第2楽章 レント─アレグロ・モルト ト長調 4/4拍子。実質的なスケルツォ楽章であり、協奏曲には珍しい。チェロが3度にわたり誘いかけるようなフレーズを奏すると、ようやくオーケストラが呼応する。チェロとオーケストラが代わる代わる無窮動(むきゅうどう)風の主題を追いかけまわす。ソロ・チェロとヴィオラ以下の弦楽器群のピチカートで結ばれる。
第3楽章 アダージョ ホ長調 3/8拍子。束(つか)の間の休息のような静謐(せいひつ)な旋律が歌われ、チェロと弦楽器群の瞑想(めいそう)的な対話が続く。ホルンを除いて金管楽器がまったく登場しない、わずか60小節の短いアダージョである。
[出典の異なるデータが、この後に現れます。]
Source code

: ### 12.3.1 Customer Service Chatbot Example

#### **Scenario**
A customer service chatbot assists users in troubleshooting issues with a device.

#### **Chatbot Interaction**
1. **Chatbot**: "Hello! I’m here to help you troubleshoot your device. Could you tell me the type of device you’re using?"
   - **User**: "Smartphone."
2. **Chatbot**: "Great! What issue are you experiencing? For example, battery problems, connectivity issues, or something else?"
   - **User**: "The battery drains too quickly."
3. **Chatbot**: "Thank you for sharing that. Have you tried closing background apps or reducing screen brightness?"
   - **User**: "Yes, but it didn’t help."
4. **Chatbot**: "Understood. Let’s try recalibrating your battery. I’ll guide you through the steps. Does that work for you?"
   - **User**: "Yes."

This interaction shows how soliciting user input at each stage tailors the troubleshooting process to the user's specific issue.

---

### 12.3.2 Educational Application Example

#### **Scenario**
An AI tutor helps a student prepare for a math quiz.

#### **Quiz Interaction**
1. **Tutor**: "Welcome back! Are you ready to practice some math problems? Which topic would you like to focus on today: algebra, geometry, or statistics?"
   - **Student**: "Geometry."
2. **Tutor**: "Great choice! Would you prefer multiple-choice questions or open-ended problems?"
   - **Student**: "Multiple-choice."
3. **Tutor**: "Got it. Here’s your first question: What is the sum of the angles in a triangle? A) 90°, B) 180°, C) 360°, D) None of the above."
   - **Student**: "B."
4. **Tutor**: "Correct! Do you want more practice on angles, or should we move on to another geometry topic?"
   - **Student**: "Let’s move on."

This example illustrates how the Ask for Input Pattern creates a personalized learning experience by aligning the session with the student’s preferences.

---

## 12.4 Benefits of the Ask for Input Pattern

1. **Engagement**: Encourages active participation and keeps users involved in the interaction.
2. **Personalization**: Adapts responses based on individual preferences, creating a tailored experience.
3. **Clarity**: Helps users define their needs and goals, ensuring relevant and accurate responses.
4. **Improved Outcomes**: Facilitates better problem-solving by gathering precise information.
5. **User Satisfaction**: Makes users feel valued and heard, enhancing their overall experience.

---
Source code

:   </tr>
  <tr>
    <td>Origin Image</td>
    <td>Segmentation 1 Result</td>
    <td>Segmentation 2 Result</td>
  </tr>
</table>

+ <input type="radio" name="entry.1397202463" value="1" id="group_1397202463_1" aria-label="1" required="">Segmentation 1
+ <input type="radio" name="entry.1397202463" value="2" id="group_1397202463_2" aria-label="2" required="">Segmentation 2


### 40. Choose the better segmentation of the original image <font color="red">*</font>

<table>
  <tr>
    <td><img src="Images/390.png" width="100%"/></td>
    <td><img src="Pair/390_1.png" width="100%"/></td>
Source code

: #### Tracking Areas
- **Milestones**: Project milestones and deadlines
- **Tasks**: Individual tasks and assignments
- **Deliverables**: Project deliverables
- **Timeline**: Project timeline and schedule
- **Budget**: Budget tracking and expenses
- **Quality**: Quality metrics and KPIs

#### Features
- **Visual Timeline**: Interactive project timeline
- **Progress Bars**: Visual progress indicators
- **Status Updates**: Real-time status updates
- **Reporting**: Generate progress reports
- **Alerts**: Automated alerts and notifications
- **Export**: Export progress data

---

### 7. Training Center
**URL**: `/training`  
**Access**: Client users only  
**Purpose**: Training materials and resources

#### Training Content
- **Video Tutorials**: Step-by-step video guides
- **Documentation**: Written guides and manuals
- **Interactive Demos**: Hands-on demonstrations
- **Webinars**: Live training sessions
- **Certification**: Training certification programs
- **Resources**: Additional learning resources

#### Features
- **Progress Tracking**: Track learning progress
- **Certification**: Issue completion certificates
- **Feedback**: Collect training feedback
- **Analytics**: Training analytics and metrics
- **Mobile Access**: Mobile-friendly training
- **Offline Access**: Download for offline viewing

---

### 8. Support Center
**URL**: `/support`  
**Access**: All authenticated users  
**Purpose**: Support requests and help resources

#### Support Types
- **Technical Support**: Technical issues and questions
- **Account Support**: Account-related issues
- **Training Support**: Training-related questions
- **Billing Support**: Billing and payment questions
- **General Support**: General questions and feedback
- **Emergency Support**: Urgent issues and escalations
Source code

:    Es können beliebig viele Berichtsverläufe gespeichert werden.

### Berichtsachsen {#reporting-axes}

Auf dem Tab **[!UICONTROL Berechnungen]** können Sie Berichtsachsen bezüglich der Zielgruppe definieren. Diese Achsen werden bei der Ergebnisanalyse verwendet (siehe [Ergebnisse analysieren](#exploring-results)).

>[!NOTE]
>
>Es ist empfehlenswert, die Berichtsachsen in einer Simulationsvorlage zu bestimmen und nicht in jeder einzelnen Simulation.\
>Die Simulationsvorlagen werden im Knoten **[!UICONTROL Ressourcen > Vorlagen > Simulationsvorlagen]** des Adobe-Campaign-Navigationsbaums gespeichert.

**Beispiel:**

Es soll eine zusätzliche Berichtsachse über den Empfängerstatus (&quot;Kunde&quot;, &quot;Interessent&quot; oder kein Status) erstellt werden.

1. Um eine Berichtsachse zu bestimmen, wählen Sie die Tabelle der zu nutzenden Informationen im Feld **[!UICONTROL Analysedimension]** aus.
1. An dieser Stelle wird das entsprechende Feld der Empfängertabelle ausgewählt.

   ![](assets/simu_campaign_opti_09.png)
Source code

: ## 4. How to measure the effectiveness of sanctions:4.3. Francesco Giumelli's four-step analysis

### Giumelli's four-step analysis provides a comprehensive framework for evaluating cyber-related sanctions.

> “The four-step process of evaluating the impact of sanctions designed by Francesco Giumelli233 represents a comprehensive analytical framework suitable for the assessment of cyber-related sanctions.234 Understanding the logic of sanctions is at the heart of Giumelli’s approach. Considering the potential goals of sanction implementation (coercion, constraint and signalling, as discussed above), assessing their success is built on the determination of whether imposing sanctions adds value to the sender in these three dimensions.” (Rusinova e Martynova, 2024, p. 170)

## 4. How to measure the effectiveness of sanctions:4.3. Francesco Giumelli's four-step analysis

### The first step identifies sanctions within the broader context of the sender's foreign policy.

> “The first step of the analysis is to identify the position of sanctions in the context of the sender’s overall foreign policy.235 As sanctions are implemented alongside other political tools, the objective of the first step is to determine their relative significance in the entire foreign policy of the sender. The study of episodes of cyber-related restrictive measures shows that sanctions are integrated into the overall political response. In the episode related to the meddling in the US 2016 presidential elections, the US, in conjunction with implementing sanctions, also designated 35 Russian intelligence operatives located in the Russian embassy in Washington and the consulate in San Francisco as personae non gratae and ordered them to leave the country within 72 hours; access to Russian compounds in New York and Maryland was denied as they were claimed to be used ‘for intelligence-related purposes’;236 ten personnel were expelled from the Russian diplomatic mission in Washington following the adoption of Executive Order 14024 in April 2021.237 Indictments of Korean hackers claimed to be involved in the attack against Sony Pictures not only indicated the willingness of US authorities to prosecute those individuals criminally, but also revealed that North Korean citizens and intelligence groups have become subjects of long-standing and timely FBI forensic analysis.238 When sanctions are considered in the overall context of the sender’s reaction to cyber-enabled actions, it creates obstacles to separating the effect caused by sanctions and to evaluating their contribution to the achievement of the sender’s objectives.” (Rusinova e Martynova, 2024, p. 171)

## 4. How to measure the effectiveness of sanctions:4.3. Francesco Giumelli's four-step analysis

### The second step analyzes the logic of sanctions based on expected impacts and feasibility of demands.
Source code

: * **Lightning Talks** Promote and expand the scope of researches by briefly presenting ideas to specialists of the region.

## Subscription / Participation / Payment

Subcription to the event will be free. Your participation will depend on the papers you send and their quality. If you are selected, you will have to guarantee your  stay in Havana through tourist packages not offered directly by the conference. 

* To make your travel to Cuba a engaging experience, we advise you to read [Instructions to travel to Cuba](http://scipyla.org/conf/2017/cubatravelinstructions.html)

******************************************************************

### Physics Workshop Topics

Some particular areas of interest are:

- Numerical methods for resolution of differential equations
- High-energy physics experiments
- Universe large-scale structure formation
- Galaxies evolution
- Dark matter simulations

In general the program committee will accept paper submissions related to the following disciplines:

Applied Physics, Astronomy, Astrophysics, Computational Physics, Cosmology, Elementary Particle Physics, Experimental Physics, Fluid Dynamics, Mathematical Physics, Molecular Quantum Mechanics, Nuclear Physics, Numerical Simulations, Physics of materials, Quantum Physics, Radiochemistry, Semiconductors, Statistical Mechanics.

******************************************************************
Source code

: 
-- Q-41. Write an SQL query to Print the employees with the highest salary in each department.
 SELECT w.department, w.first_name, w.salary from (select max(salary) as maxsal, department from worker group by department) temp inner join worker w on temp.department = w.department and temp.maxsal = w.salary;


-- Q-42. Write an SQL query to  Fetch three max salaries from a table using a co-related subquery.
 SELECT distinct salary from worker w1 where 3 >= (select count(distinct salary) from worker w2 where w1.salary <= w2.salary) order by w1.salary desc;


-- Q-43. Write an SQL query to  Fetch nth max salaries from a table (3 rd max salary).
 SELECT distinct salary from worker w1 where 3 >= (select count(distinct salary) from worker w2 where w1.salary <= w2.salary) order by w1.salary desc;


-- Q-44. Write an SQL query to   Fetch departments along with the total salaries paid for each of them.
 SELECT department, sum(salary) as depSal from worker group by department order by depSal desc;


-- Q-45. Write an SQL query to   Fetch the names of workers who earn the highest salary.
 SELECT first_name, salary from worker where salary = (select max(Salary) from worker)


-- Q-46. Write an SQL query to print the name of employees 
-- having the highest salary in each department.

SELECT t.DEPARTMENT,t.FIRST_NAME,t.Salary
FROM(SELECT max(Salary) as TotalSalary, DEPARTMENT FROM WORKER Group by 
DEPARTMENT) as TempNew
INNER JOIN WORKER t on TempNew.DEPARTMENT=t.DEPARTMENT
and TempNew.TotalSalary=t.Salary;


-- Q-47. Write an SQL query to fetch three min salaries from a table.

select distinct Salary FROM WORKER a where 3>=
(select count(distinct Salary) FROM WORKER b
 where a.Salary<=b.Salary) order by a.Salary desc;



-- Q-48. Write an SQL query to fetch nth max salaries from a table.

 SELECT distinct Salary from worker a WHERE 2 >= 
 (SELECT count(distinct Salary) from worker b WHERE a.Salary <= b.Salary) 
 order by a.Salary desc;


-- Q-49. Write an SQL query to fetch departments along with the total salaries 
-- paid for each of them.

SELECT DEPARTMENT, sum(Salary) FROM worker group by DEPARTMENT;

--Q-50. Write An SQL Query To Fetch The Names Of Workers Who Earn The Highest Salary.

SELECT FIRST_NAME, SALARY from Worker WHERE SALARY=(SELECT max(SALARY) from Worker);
第4楽章 アレグロ ホ短調 2/4拍子―モデラート―アレグロ、マ・ノン・トロッポ―ポーコ・ピウ・レント―アレグロ・モルト。威嚇的で焦燥感に駆られたような主題と、それを押し止めようとするチェロの抵抗で進められる。ここでもチェロの出だしには「ノビルメンテ」と表示されており、エルガーが「わが理想」と語っていたシューマンの《チェロ協奏曲》を思わせるパッセージも垣間見られる。チェロの努力を否定するかのように金管楽器群が咆哮(ほうこう)し、重々しいオーケストラのトゥッティの間奏が唐突に終わると、弦楽器群とチェロが再び韜晦(とうかい)するような対話を続ける。コーダの直前にはレントで第3楽章の主題が短く回想され、そのまま消え入るように終わるかにみえるが突然、第1楽章冒頭のカデンツァが再びチェロに現れる。ソロの嘆きを断ち切るようなトゥッティの二撃が加えられ、第4楽章の主題に導かれて沈鬱な空気を払拭(ふっしょく)できないまま、一気呵成(かせい)に全曲を閉じる。

 なお、エルガーは、英国の名女流チェリスト、ベアトリス・ハリソン(1892~1965)をソリストにして、自らの指揮でたびたびこの曲を演奏し、1920年と1928年にはレコード録音も行っている。